Apakah jawabanya seorang istri ?
saya berharapa banyak yang mengamini riset gampang-gampang saya ini. Bukan
perkara kok bisa ? dan kenapa ? saya bisa mengambil kesimpulan secepat kilat
akan hal ini.
Bagaimana tidak ?
Bagi seorang ibu rumah tangga,
sebelum pandemi covid 19, mereka sudah dijejali dengan serangkaian kegiatan
tetek bengek rumah tangga, mulai dari bangun tidur, mereka sudah junggling di
dapur. Menyiapakan sarapan bagi seisi rumah. Menu seadanya atau makanan sisa
semalam, sudah tersaji di meja makan. Setelah sarapan beres bisa jadi ibu rumah
tangga menjelma jadi pembalap jalanan, mereka membelah jalanan aspal untuk
mengantar buah hati mereka bersekolah. Selepas mengantar anak sekolah tugas
selanjutnya adalah mencuci piring, cuci baju, menyetrika dan sederet pekerjaan lainnya
yang dianggap remeh temeh bagi sebagaian orang .
Sudah bisa dibayangkan betapa
sibuknya mereka. Para ibu-ibu tersebut harus bisa mengatur jadwal dari kegiatan
satu ke kegiatan lainnya secara rinci dan tepat sasaran. Kalau dibandingkan
dengan syuting striping sinetron suara hati istri, wah...mereka sebelas
duabelas lah penderitaannya.
Nah...di masa pandemi saat ini
tugas mereka nggak malah berkurang, parahnya lagi tugas para penggerak dapur
rumah tangga ini semakin membuat tensi darah naik. Bagaimana tidak ? sederet
perbendaharaan kata baru mulai dari daring, luring, online, zoom dan banyak
istilah lain semakin membuat mereka kelolotan. Dari awalnya mereka hanya
melototin hape untuk melihat medsos facebook, instagram, resep masakan, whats app,
portal berita gosip atau belanja online yang beraninya Cuma masukin keranjang
tapi ga berani checkout, saat ini mereka terpaksa dijejali pembelajaran daring
dari sekolah si anak. Mau sambat, tapi ya fenomena ini merebak seantero
Indonesia bahkan dunia. Kata daring berubah menjadi darting (Darah Tinggi).

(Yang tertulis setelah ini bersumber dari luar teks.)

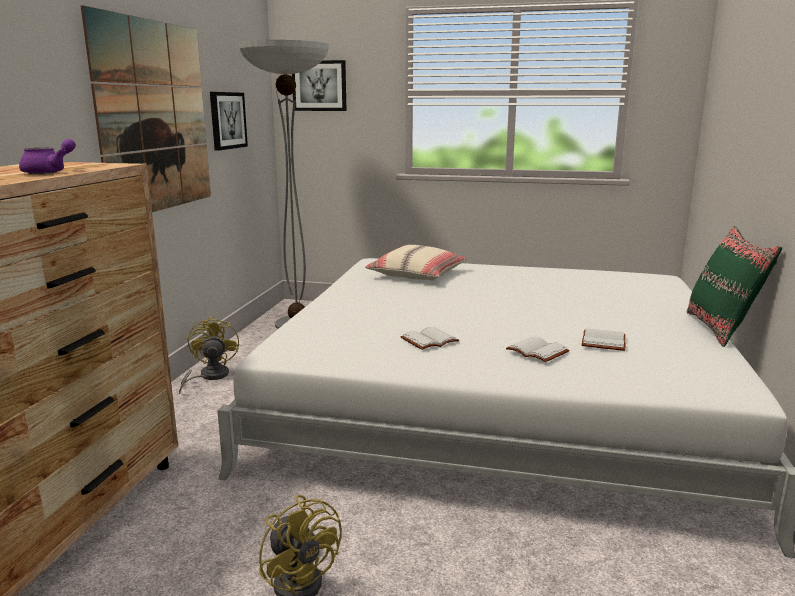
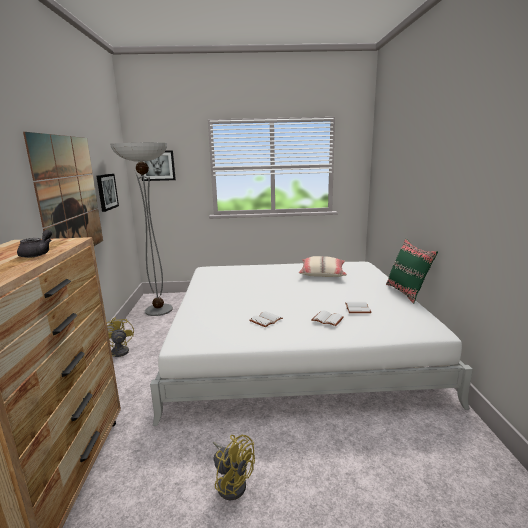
camera: 15 degrees left, 0 degrees up
purple teapot [19,139,76,174] -> grey teapot [17,230,52,258]
beige pillow [365,245,467,281] -> beige pillow moved to [299,256,347,277]

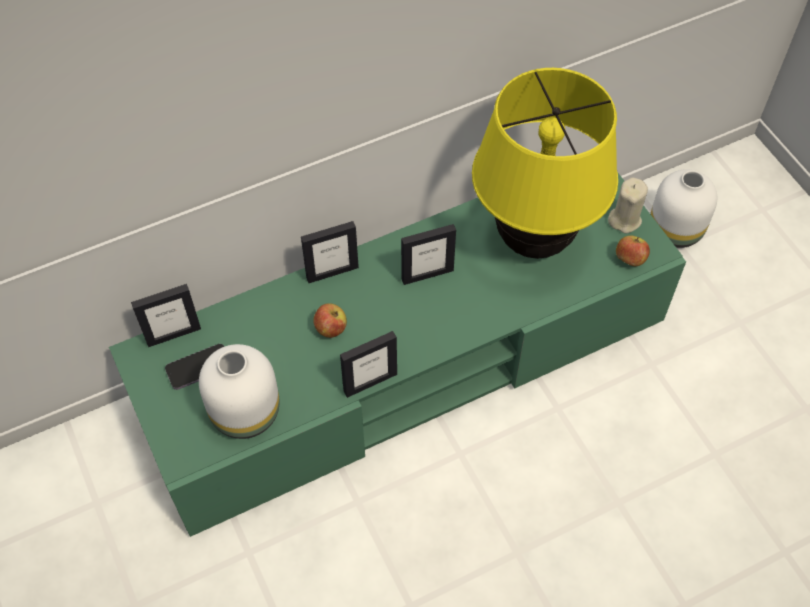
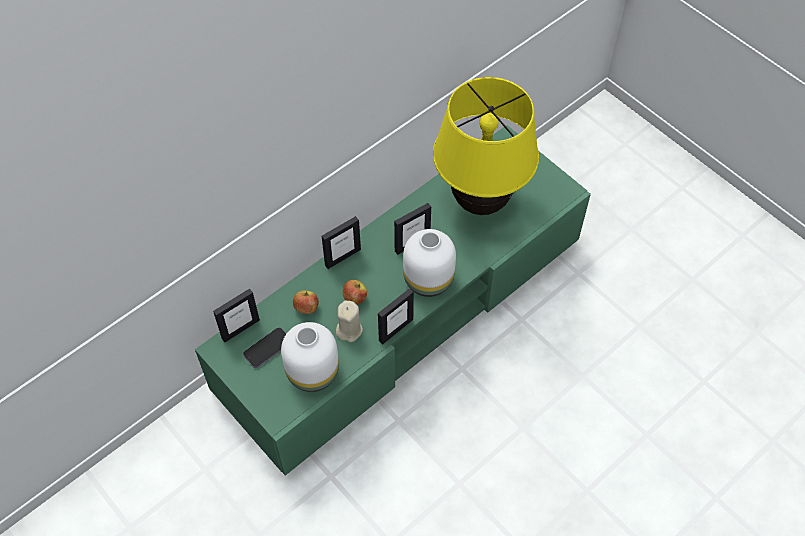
camera: 15 degrees left, 0 degrees up
beige candle [608,177,648,234] -> beige candle moved to [336,300,363,342]
apple [616,235,650,266] -> apple moved to [293,290,319,314]
white vase [650,169,717,248] -> white vase moved to [403,229,456,297]

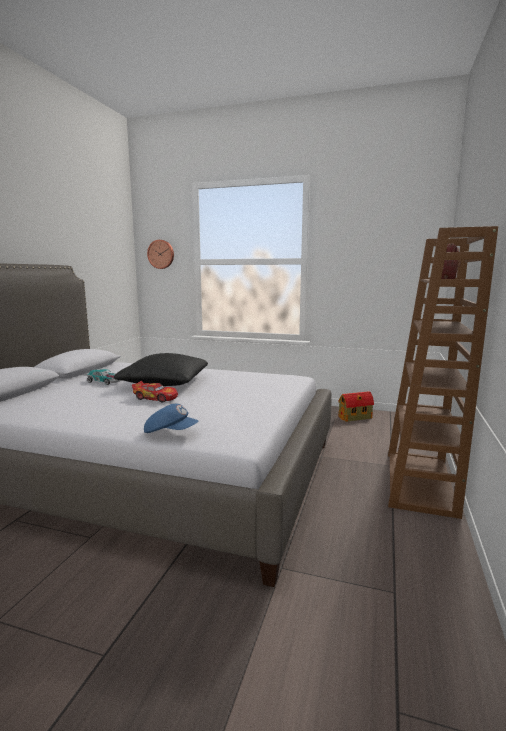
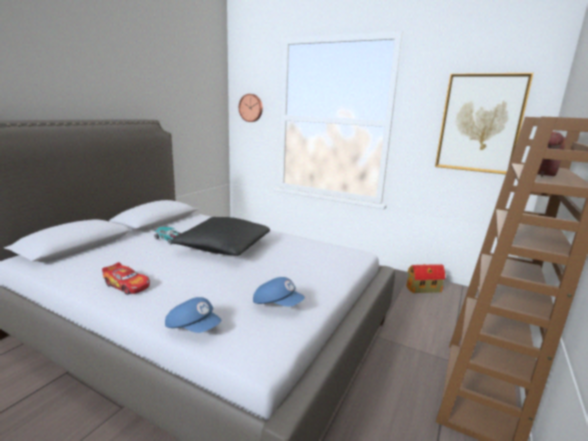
camera: 10 degrees right, 5 degrees up
toy car [132,381,178,403] -> toy car moved to [102,262,150,295]
none -> blue cap [253,277,305,307]
none -> picture [435,73,534,174]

Bagaimana tidak darting, lha wong ngajarin anak belajar tak ubahnya seperti pergi
perang di arena gladiator. Menaklukan mahluk kecil agar mau mengerjakan
tugas-tugas sesuai arahan gurunya sungguh menguras emosi. Perang mulut, adu
argumen sampai teriakan isak tangis tak lupa mewarnai hari-hari para ibu-ibu
saat ini. Jiwa ibu-ibu yang sejatinya menjadi madrasah pertama bagi anaknya
meronta-ronta ingin memungkiri hal itu.
Belum lagi ditambah bila anggota
keluarga yang bersekolah lebih dari dua dan kesemuannya menggunakan gawai dalam
proses pembelajaran. Rasanya kepala udah mau pecah bukan ? satu sisi terkendala
biaya untuk beli gawai, sisi lainnya kebutuhan akan sekolah daring semakin
mendesak tak terkendali. Belum lagi ditambah pengeluaran yang semakin melonjak
naik, terutama kebutuhan beras yang meroket 3 kali lipat dari waktu sebelum
pandemi disusul dengan pengeluaran yang tak diduga dari sumber bernama kuota.
Kita semua tahu bahwa pemerintah telah mengeluarkan kebijakan kuota gratis
untuk para siswa, atau bahkan bantuan pulsa dari pihak sekolah, akan tetapi
dengan aktivasi atau registasi yang lumayan mbulet dan ruwet pulsa kita pun
lenyap tak bersisa untuk persyaratan aktivasi ini dan itu.
Bantuan-bantuan kuota itupun tak
tepat sasaran. Mereka hanya membantu pemberian kuota untuk aplikasi
pembelajaran tertentu, bagaimana kalau pembelajarannya menggunakan grup whats
app yang biayanya tidak tercover pada bantuan pemerintah tadi, owh....tentu
saja hal itu kembali lagi menjadi dilema ibu-ibu.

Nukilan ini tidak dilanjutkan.